Write out every line below again, character for character, and leave the pictures out of your answer.

◆ ◆ ◆ ◆ ◆ ◆ ◆

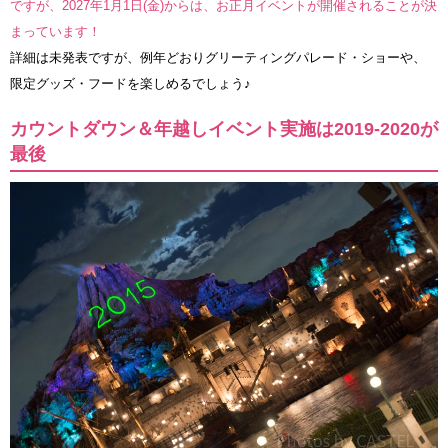
ですが、2027年1月1日(金)からは、お正月イベントが開催されることが決
まっています！
詳細は未発表ですが、例年どおりグリーティングパレード・ショーや、
限定グッズ・フードを楽しめるでしょう♪
カウントダウン＆年越しイベント実施は2019-2020が
最後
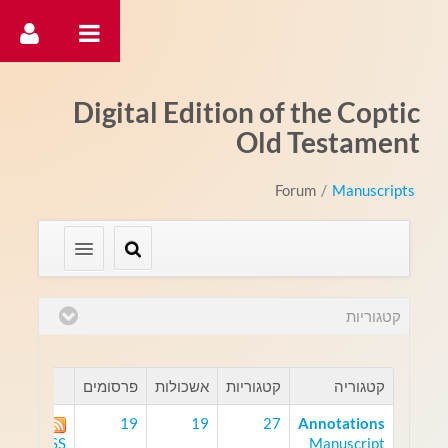
דלג לתוכן
Digital Edition of the Coptic
Old Testament
Forum
/
Manuscripts
קטגוריות
קטגוריה
קטגוריות
אשכולות
פרסומים
19
19
27
Annotations
Manuscript
RSS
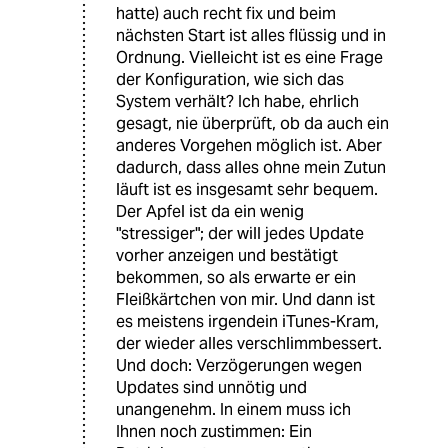
hatte) auch recht fix und beim
nächsten Start ist alles flüssig und in
Ordnung. Vielleicht ist es eine Frage
der Konfiguration, wie sich das
System verhält? Ich habe, ehrlich
gesagt, nie überprüft, ob da auch ein
anderes Vorgehen möglich ist. Aber
dadurch, dass alles ohne mein Zutun
läuft ist es insgesamt sehr bequem.
Der Apfel ist da ein wenig
"stressiger"; der will jedes Update
vorher anzeigen und bestätigt
bekommen, so als erwarte er ein
Fleißkärtchen von mir. Und dann ist
es meistens irgendein iTunes-Kram,
der wieder alles verschlimmbessert.
Und doch: Verzögerungen wegen
Updates sind unnötig und
unangenehm. In einem muss ich
Ihnen noch zustimmen: Ein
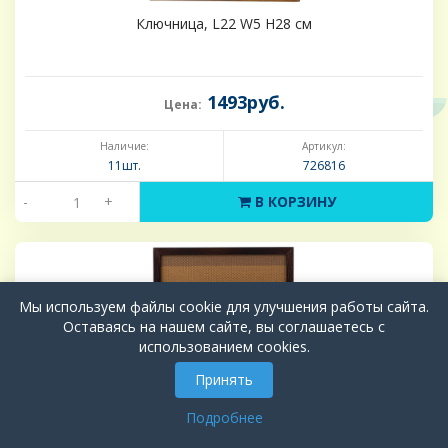
Ключница, L22 W5 H28 см
1493руб.
Цена:
Наличие:
Артикул:
11шт.
726816
-
+
В КОРЗИНУ
Мы используем файлы cookie для улучшения работы сайта.
Оставаясь на нашем сайте, вы соглашаетесь с
использованием cookies.
Принять
Подробнее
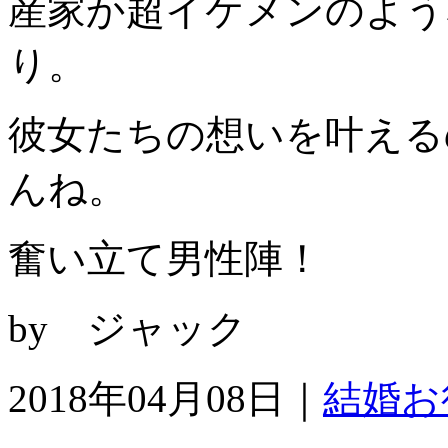
産家か超イケメンのよう
り。
彼女たちの想いを叶える
んね。
奮い立て男性陣！
by ジャック
2018年04月08日｜
結婚お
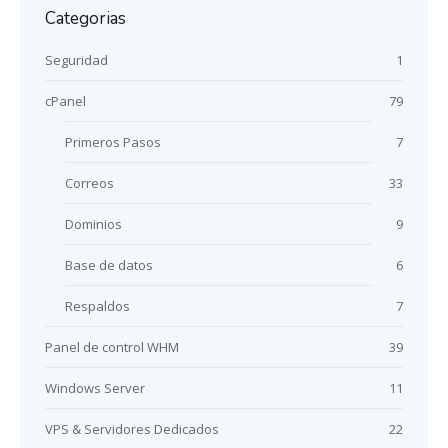
Categorias
Seguridad
1
cPanel
79
Primeros Pasos
7
Correos
33
Dominios
9
Base de datos
6
Respaldos
7
Panel de control WHM
39
Windows Server
11
VPS & Servidores Dedicados
22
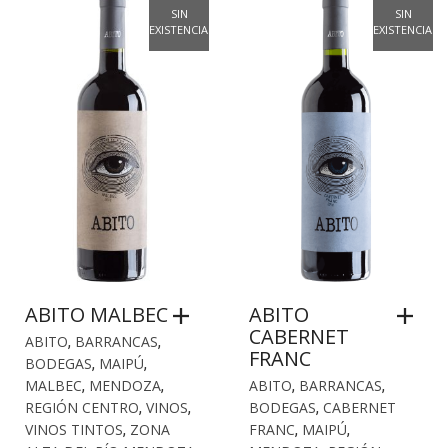
SIN
SIN
EXISTENCIAS
EXISTENCIAS
ABITO MALBEC
ABITO
CABERNET
ABITO
,
BARRANCAS
,
FRANC
BODEGAS
,
MAIPÚ
,
MALBEC
,
MENDOZA
,
ABITO
,
BARRANCAS
,
REGIÓN CENTRO
,
VINOS
,
BODEGAS
,
CABERNET
VINOS TINTOS
,
ZONA
FRANC
,
MAIPÚ
,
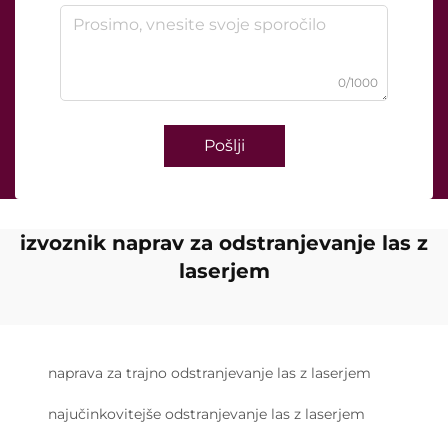
0/1000
Pošlji
izvoznik naprav za odstranjevanje las z
laserjem
naprava za trajno odstranjevanje las z laserjem
najučinkovitejše odstranjevanje las z laserjem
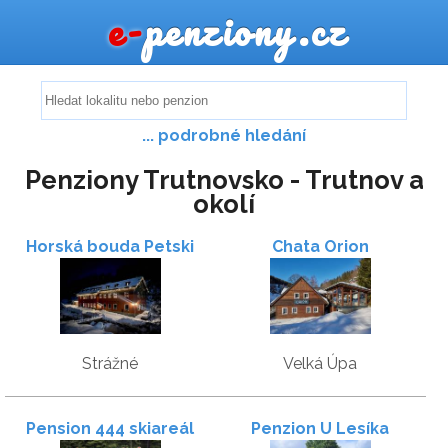
e-
penziony.cz
... podrobné hledání
Penziony Trutnovsko - Trutnov a
okolí
Horská bouda Petski
Chata Orion
Strážné
Velká Úpa
Pension 444 skiareál
Penzion U Lesíka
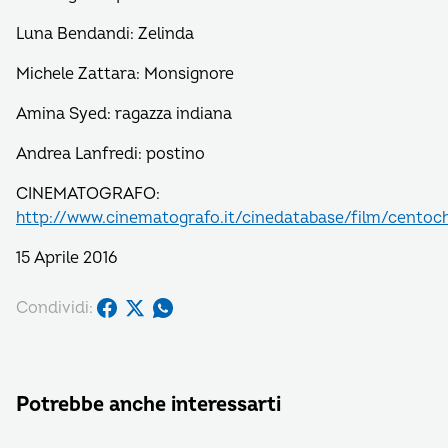
Luna Bendandi: Zelinda
Michele Zattara: Monsignore
Amina Syed: ragazza indiana
Andrea Lanfredi: postino
CINEMATOGRAFO:
http://www.cinematografo.it/cinedatabase/film/centoc
15 Aprile 2016
Condividi:
Potrebbe anche interessarti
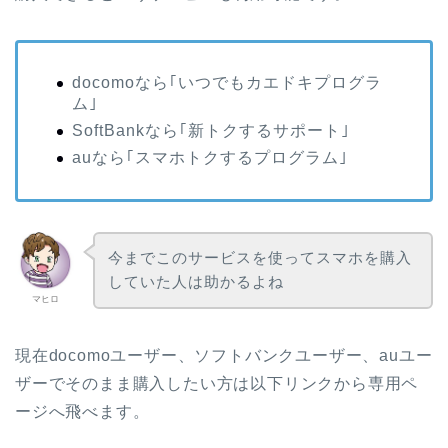
docomoなら｢いつでもカエドキプログラ
ム｣
SoftBankなら｢新トクするサポート｣
auなら｢スマホトクするプログラム｣
今までこのサービスを使ってスマホを購入
していた人は助かるよね
マヒロ
現在docomoユーザー、ソフトバンクユーザー、auユー
ザーでそのまま購入したい方は以下リンクから専用ペ
ージへ飛べます。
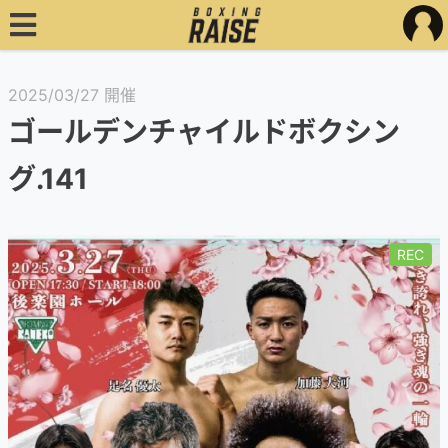
2025/03/27 開催
ゴールデンチャイルドボクシン
グ.141
REC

◆ ◆ ◆ ◆ ◆ ◆ ◆

__YOUR RESPONSE__
ですが、2027年1月1日(金)からは、お正月イベントが開催されることが決
まっています！
詳細は未発表ですが、例年どおりグリーティングパレード・ショーや、
限定グッズ・フードを楽しめるでしょう♪
カウントダウン＆年越しイベント実施は2019-2020が
最後
דלג לתוכן
Digital Edition of the Coptic
Old Testament
Forum
/
Manuscripts
קטגוריות
קטגוריה
קטגוריות
אשכולות
פרסומים
19
19
27
Annotations
Manuscript
RSS
hatte) auch recht fix und beim
nächsten Start ist alles flüssig und in
Ordnung. Vielleicht ist es eine Frage
der Konfiguration, wie sich das
System verhält? Ich habe, ehrlich
gesagt, nie überprüft, ob da auch ein
anderes Vorgehen möglich ist. Aber
dadurch, dass alles ohne mein Zutun
läuft ist es insgesamt sehr bequem.
Der Apfel ist da ein wenig
"stressiger"; der will jedes Update
vorher anzeigen und bestätigt
bekommen, so als erwarte er ein
Fleißkärtchen von mir. Und dann ist
es meistens irgendein iTunes-Kram,
der wieder alles verschlimmbessert.
Und doch: Verzögerungen wegen
Updates sind unnötig und
unangenehm. In einem muss ich
Ihnen noch zustimmen: Ein
Ключница, L22 W5 H28 см
1493руб.
Цена:
Наличие:
Артикул:
11шт.
726816
-
+
В КОРЗИНУ
Мы используем файлы cookie для улучшения работы сайта.
Оставаясь на нашем сайте, вы соглашаетесь с
использованием cookies.
Принять
Подробнее
産家か超イケメンのよう
り。
彼女たちの想いを叶える
んね。
奮い立て男性陣！
by ジャック
2018年04月08日｜
結婚お
Categorias
Seguridad
1
cPanel
79
Primeros Pasos
7
Correos
33
Dominios
9
Base de datos
6
Respaldos
7
Panel de control WHM
39
Windows Server
11
VPS & Servidores Dedicados
22
SIN
SIN
EXISTENCIAS
EXISTENCIAS
ABITO MALBEC
ABITO
CABERNET
ABITO
,
BARRANCAS
,
FRANC
BODEGAS
,
MAIPÚ
,
MALBEC
,
MENDOZA
,
ABITO
,
BARRANCAS
,
REGIÓN CENTRO
,
VINOS
,
BODEGAS
,
CABERNET
VINOS TINTOS
,
ZONA
FRANC
,
MAIPÚ
,
0/1000
Pošlji
izvoznik naprav za odstranjevanje las z
laserjem
naprava za trajno odstranjevanje las z laserjem
najučinkovitejše odstranjevanje las z laserjem
e-
penziony.cz
... podrobné hledání
Penziony Trutnovsko - Trutnov a
okolí
Horská bouda Petski
Chata Orion
Strážné
Velká Úpa
Pension 444 skiareál
Penzion U Lesíka
Luna Bendandi: Zelinda
Michele Zattara: Monsignore
Amina Syed: ragazza indiana
Andrea Lanfredi: postino
CINEMATOGRAFO:
http://www.cinematografo.it/cinedatabase/film/centoc
15 Aprile 2016
Condividi:
Potrebbe anche interessarti
docomoなら｢いつでもカエドキプログラ
ム｣
SoftBankなら｢新トクするサポート｣
auなら｢スマホトクするプログラム｣
今までこのサービスを使ってスマホを購入
していた人は助かるよね
マヒロ
現在docomoユーザー、ソフトバンクユーザー、auユー
ザーでそのまま購入したい方は以下リンクから専用ペ
ージへ飛べます。
2025/03/27 開催
ゴールデンチャイルドボクシン
グ.141
REC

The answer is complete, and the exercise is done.